Translated the cuneiform script 'ina lilâti ušaznanakkunūši šamūt kibāti' reads along the lines of 'at dawn there will be kukku cakes', but can equally mean 'at dawn, he will rain down upon you darkness', reports The Telegraph.
While another line promises 'he will rain down on you abundance' or less appealingly 'he will rain down on you abundantly'.
Dr Worthington told The Telegraph: 'Ea tricks humanity by spreading fake news. He tells the Babylonian Noah, known as Uta-napishti, to promise his people that food will rain from the sky if they help him build the ark.
Adding: 'Once the Ark is built, Uta-napishti and his family clamber aboard and survive with a menagerie of animals.

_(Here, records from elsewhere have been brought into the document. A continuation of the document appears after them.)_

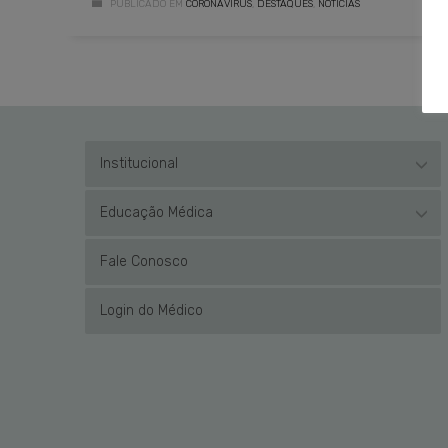
PUBLICADO EM
CORONAVÍRUS
,
DESTAQUES
,
NOTÍCIAS
Institucional
Educação Médica
Fale Conosco
Login do Médico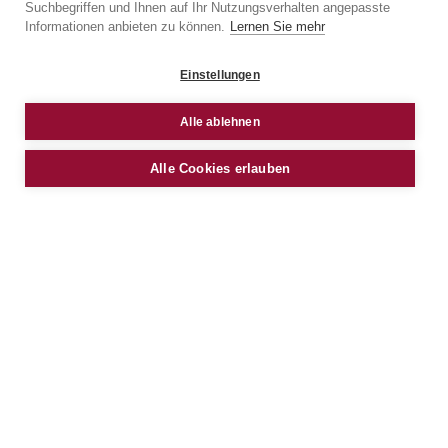
Suchbegriffen und Ihnen auf Ihr Nutzungsverhalten angepasste
Informationen anbieten zu können.
Lernen Sie mehr
LOCATION AND TRANSPORT
Einstellungen
CONNECTIONS
Alle ablehnen
Dieses Objekt, mit eigener Zu- und Abfahrt, bietet eine
perfekte Anbindung zur Autobahn, nur ca. 100m entfernt.
Alle Cookies erlauben
Es verfügt über modernste Infrastruktur und kann bei
Bedarf in fünf Mieteinheiten aufgeteilt werden. Das Objekt
liegt in Premstätten, einer Marktgemeinde wenige
Kilometer entfernt von Graz, der Hauptstadt des
Bundeslandes Steiermark. Direkt an der Anschlussstelle
Kalsdorf gelegen, mit dem Flughafen Graz, dem Bahnhof
Kalsdorf und einer Bushaltestelle in unmittelbarer Nähe mit
direktem Zugang zum Areal, bietet das Objekt eine
optimale Anbindung an das nationale sowie öffentliche
Verkehrsnetz. ca. 6 km südlich von Graz direkte Lage an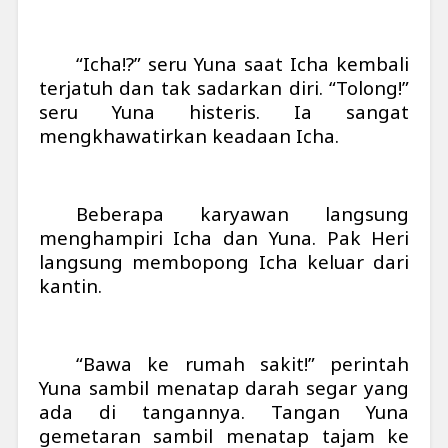
“Icha!?” seru Yuna saat Icha kembali
terjatuh dan tak sadarkan diri. “Tolong!”
seru Yuna histeris. Ia sangat
mengkhawatirkan keadaan Icha.
Beberapa karyawan langsung
menghampiri Icha dan Yuna. Pak Heri
langsung membopong Icha keluar dari
kantin.
“Bawa ke rumah sakit!” perintah
Yuna sambil menatap darah segar yang
ada di tangannya. Tangan Yuna
gemetaran sambil menatap tajam ke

Everyone else drowns.
'With this early episode, set in mythological time, the manipulation of information and language has begun. It may be the earliest ever example of fake news.'
Dr Worthington suggests that Ea, the god's part in the story, was all about self interest - as Babylonian's believed gods needed to be fed by humans to survive.
The baked clay tablet is kept at the British Museum and could have been inscribed by scholar of the time Sîn-lēqi-unninni, claims the academic.
It is thought to be the most famous example of cuneiform text and tells of how the gods conspired to send a deadly flood to earth - except one, Ea, who told Utu-napishtim of the plan.
Dr Worthington believes a tale similar to the one widely known now, with animals and birds taken on board until the rain stops then released, was 'finalised' in around 1,200 BC, reports The Telegraph.
Babylonia was an ancient state and cultural area based in central-southern Mesopotamia, now present-day Iraq, that spoke Akkadian.